We specify the bandwidth for the long-run variance estimator and the block length for the moving block bootstrapping, which are required by the existing tests considered in Sect. 5. The long run variance estimator for the tests \(H_{opt}\), B, \(B^*\) for panel mean break is considered with the optimal bandwidth of Andrews (1991) \(l= 1.1447\{4T{\hat{\rho }}^2/(1-{\hat{\rho }}^2)^2\}^{1/3},\) where \({\hat{\rho }}\) is the estimated AR(1) coefficient in the AR(1) fitting to \(\sum _{i=1}^N Y_{i,t},~t =1, \ldots , T\). For the test H, we consider the bandwidth \(l = 3\), which were considered by Horvath and Huskova (2012). The tests U, W for the panel variance break use the bandwidth \(l =3, T^{1/3}\), respectively, which were considered by Shi (2015)and Li et al. (2015).
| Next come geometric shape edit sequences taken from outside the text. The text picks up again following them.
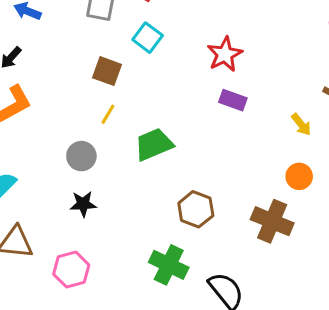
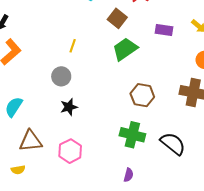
brown square: (107, 71) -> (117, 18), moved, turned 30
purple rectangle: (233, 100) -> (164, 30), moved
green trapezoid: (154, 144) -> (125, 49), moved

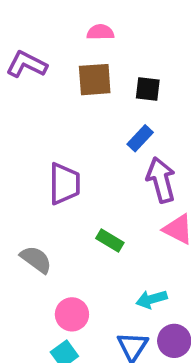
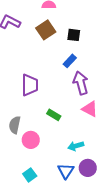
brown square: (95, 80) -> (46, 30), turned -30
gray semicircle: (36, 259) -> (15, 125), turned -114
pink circle: (72, 314) -> (31, 140), moved

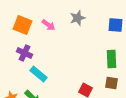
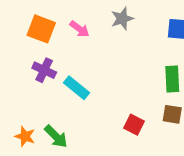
cyan rectangle: (39, 74) -> (77, 88), moved

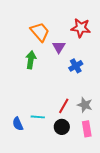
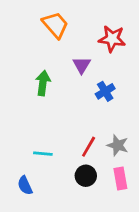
orange trapezoid: (40, 32) -> (55, 25), moved
cyan line: (38, 117) -> (43, 154), moved
blue semicircle: (18, 124) -> (25, 185), moved

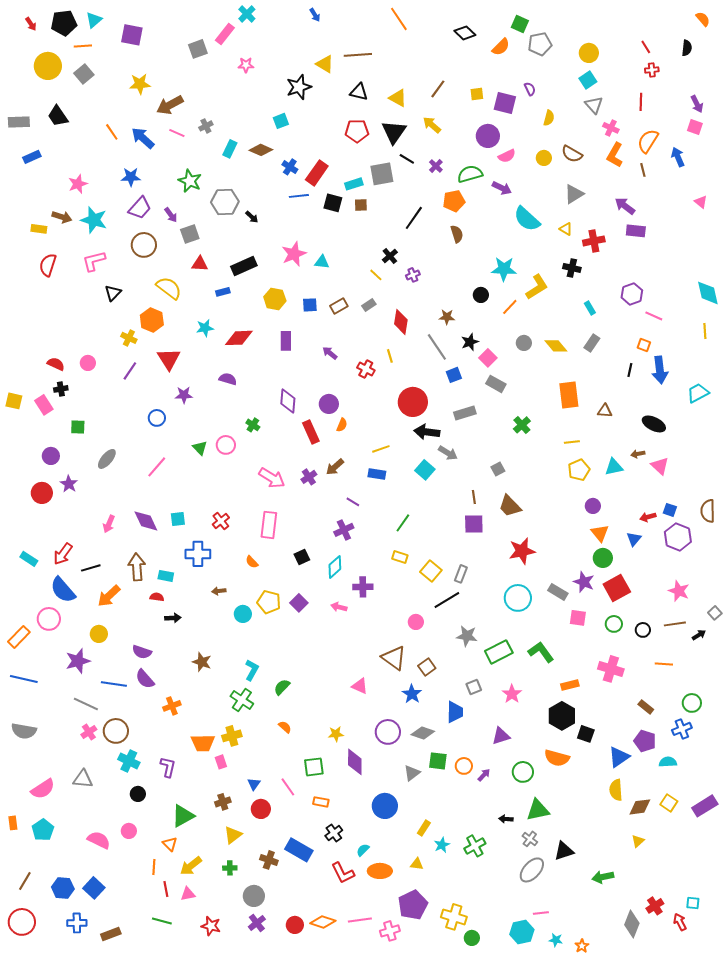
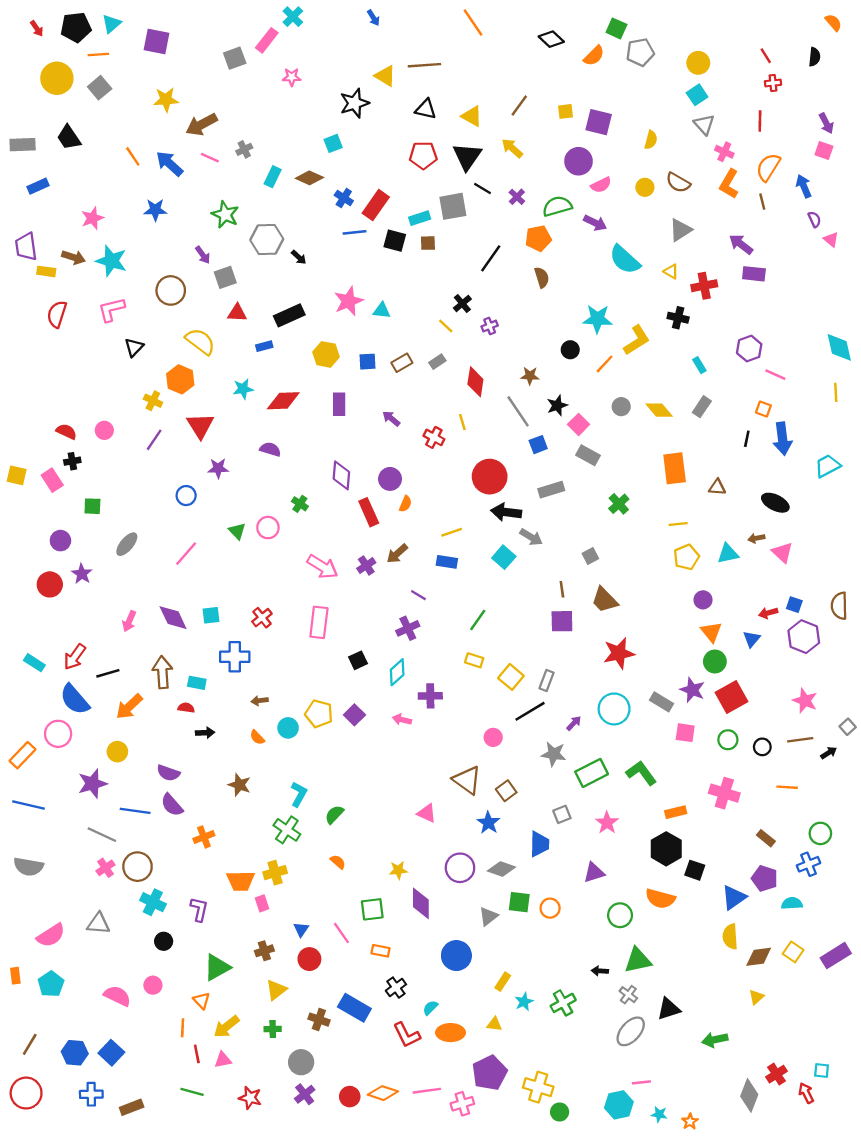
purple semicircle: (530, 89) -> (814, 219), moved
purple trapezoid: (140, 208) -> (26, 247), moved, turned 130
orange semicircle: (252, 562) -> (257, 737), moved
purple arrow: (484, 775) -> (574, 723), moved

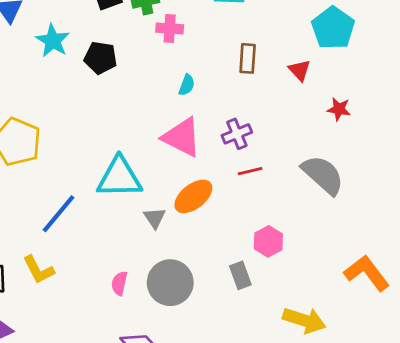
The block length parameter \(L_{MB}\) of the bootstrap tests \(B^*\), \(J^*\) is considered to be the optimal block length parameters of Politis and White (2004, Section 3.2),

$$\begin{aligned}L_{MB} = [2{\hat{G}}^2T/(\frac{4}{3}{\hat{g}}^2(0))]^{1/3}, \end{aligned}$$

where

$$\begin{aligned} \begin{aligned}{\hat{G}} =&\sum _{ k=-M}^M \lambda (k/M) |k| {\hat{R}}(k),~~{\hat{g}}(r) = \sum _{ k=-M}^M \lambda (k/M) {\hat{R}}(k) cos(rk),~~ M = logT, \\ \lambda (y)&= 1~ \text { if } |y|<\frac{1}{2},~~\lambda (y)=2(1-|y|)~ \text { if }\frac{1}{2} \le |y| \le 1,~~\\ {\hat{R}}(k)&=\frac{1}{T}\sum _{t=1}^{T-|k|}(R_t-{\bar{R}}_T)(R_{t+|k|}-{\bar{R}}_T),\\ R_t =&\sum _{i=1}^N ({E}_{it} - {\bar{E}}_i),~{E}_{it}=(\frac{Y_{it}-{\bar{Y}}_{i}}{sd_{i}})^2,~~{\bar{E}}_i = \frac{1}{T}\sum _{t=1}^T E_{it} ~~{\bar{R}}_T = \frac{1}{T} \sum _{t=1}^T R_t, \end{aligned} \end{aligned}$$

and \(sd_{i}^2\) is the sample variance of \(Y_{i,t},t=1,\ldots ,T\).